■ **WORK TASK**
Print the whole listing again exactly as it stands, leaving out any images.
━━━━━━━━━━
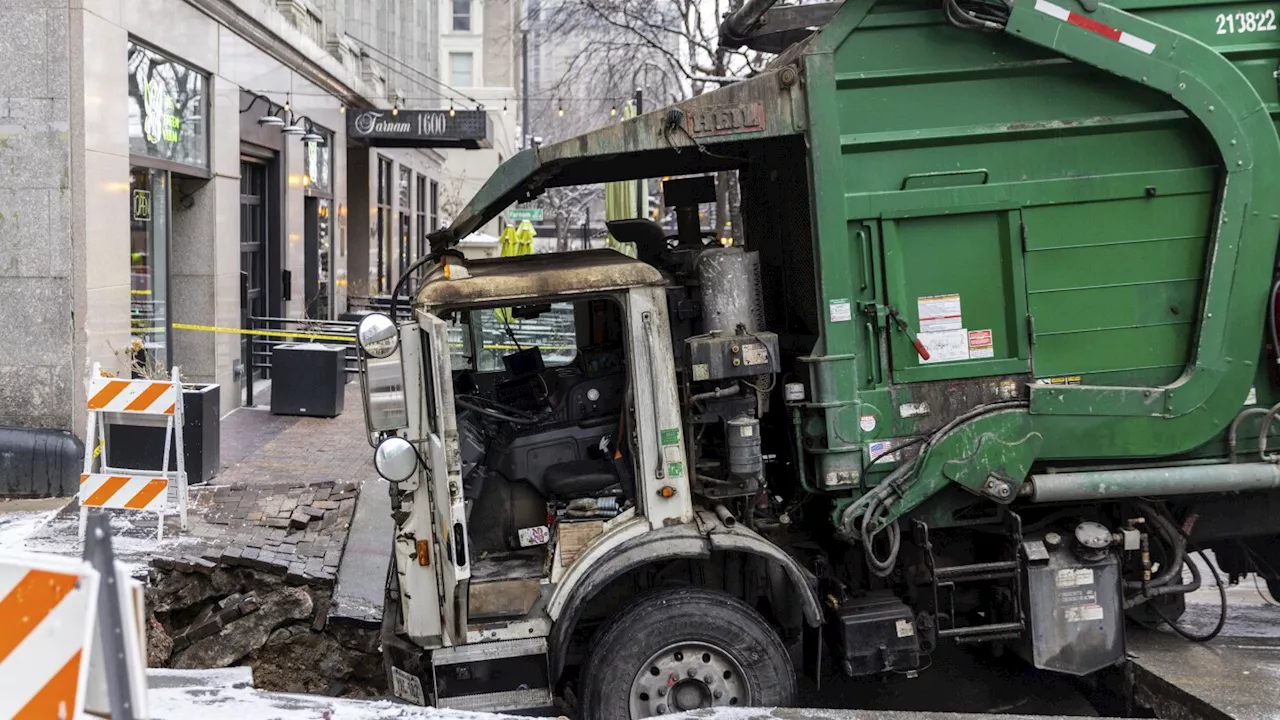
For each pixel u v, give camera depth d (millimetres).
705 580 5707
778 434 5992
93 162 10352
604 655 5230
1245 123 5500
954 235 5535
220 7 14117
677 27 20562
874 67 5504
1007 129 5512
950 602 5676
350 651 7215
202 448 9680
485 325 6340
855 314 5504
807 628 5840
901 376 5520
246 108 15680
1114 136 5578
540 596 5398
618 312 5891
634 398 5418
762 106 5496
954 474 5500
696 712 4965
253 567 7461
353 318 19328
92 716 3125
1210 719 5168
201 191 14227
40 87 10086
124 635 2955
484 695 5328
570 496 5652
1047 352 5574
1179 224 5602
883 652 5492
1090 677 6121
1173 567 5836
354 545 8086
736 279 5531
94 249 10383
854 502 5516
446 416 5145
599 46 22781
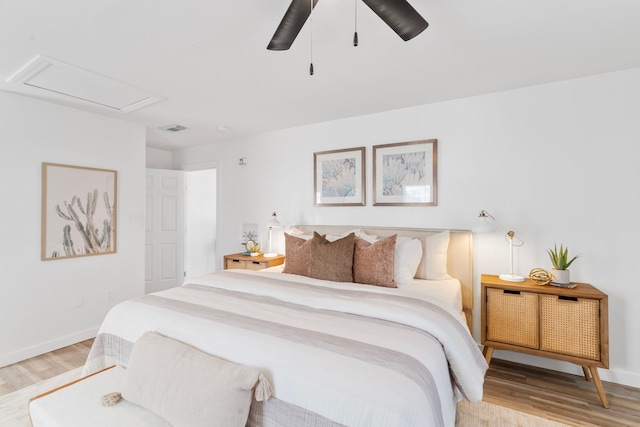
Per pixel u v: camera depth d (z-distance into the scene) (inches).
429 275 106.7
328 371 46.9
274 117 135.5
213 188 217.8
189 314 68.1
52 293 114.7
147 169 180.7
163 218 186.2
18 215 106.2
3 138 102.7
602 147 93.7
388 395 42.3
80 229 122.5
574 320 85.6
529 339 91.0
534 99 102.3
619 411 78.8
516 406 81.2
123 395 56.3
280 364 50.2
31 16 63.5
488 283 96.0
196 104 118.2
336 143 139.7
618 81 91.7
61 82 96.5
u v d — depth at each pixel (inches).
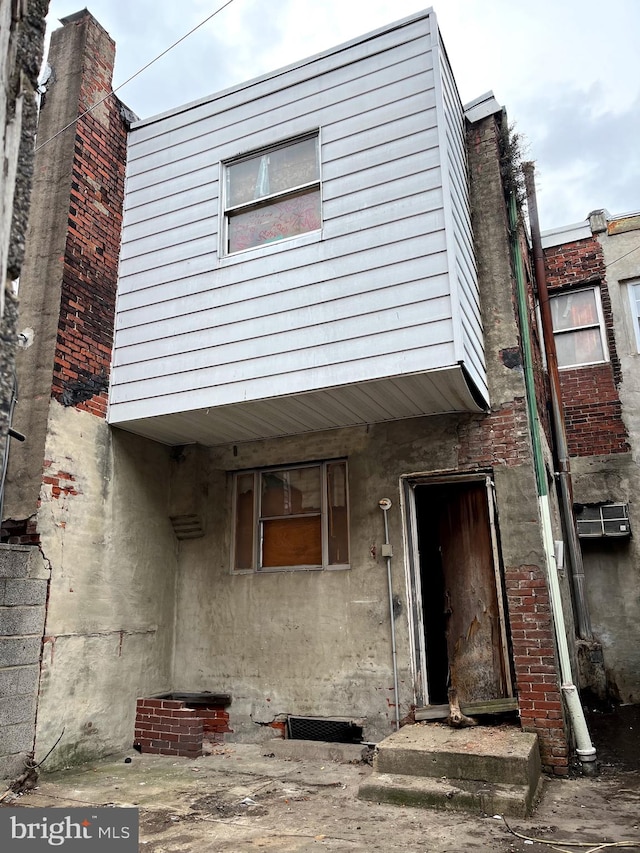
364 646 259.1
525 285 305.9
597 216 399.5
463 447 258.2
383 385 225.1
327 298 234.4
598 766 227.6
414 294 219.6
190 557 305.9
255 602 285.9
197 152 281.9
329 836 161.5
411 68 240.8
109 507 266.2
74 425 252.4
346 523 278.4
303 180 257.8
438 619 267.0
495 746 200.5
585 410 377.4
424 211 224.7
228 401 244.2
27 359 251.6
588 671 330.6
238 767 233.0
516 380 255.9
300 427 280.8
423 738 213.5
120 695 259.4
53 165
━━━━━━━━━━
■ **WRITTEN SOLUTION**
For each pixel u v, give camera depth d (millimetres).
705 580 5707
778 434 5992
93 162 10352
604 655 5230
1245 123 5500
954 235 5535
220 7 14117
677 27 20562
874 67 5504
1007 129 5512
950 602 5676
350 651 7215
202 448 9680
485 325 6340
855 314 5504
807 628 5840
901 376 5520
246 108 15680
1114 136 5578
540 596 5398
618 312 5891
634 398 5418
762 106 5496
954 474 5500
696 712 4965
253 567 7461
353 318 19328
92 716 3125
1210 719 5168
201 191 14227
40 87 10086
124 635 2955
484 695 5328
570 496 5652
1047 352 5574
1179 224 5602
883 652 5492
1090 677 6121
1173 567 5836
354 545 8086
736 279 5531
94 249 10383
854 502 5516
446 416 5145
599 46 22781
Per pixel u v: camera depth d (z-distance into the scene) (inches).
429 275 106.7
328 371 46.9
274 117 135.5
213 188 217.8
189 314 68.1
52 293 114.7
147 169 180.7
163 218 186.2
18 215 106.2
3 138 102.7
602 147 93.7
388 395 42.3
80 229 122.5
574 320 85.6
529 339 91.0
534 99 102.3
619 411 78.8
516 406 81.2
123 395 56.3
280 364 50.2
31 16 63.5
488 283 96.0
196 104 118.2
336 143 139.7
618 81 91.7
61 82 96.5
u v d — depth at each pixel (inches).
364 646 259.1
525 285 305.9
597 216 399.5
463 447 258.2
383 385 225.1
327 298 234.4
598 766 227.6
414 294 219.6
190 557 305.9
255 602 285.9
197 152 281.9
329 836 161.5
411 68 240.8
109 507 266.2
74 425 252.4
346 523 278.4
303 180 257.8
438 619 267.0
495 746 200.5
585 410 377.4
424 211 224.7
228 401 244.2
27 359 251.6
588 671 330.6
238 767 233.0
516 380 255.9
300 427 280.8
423 738 213.5
120 695 259.4
53 165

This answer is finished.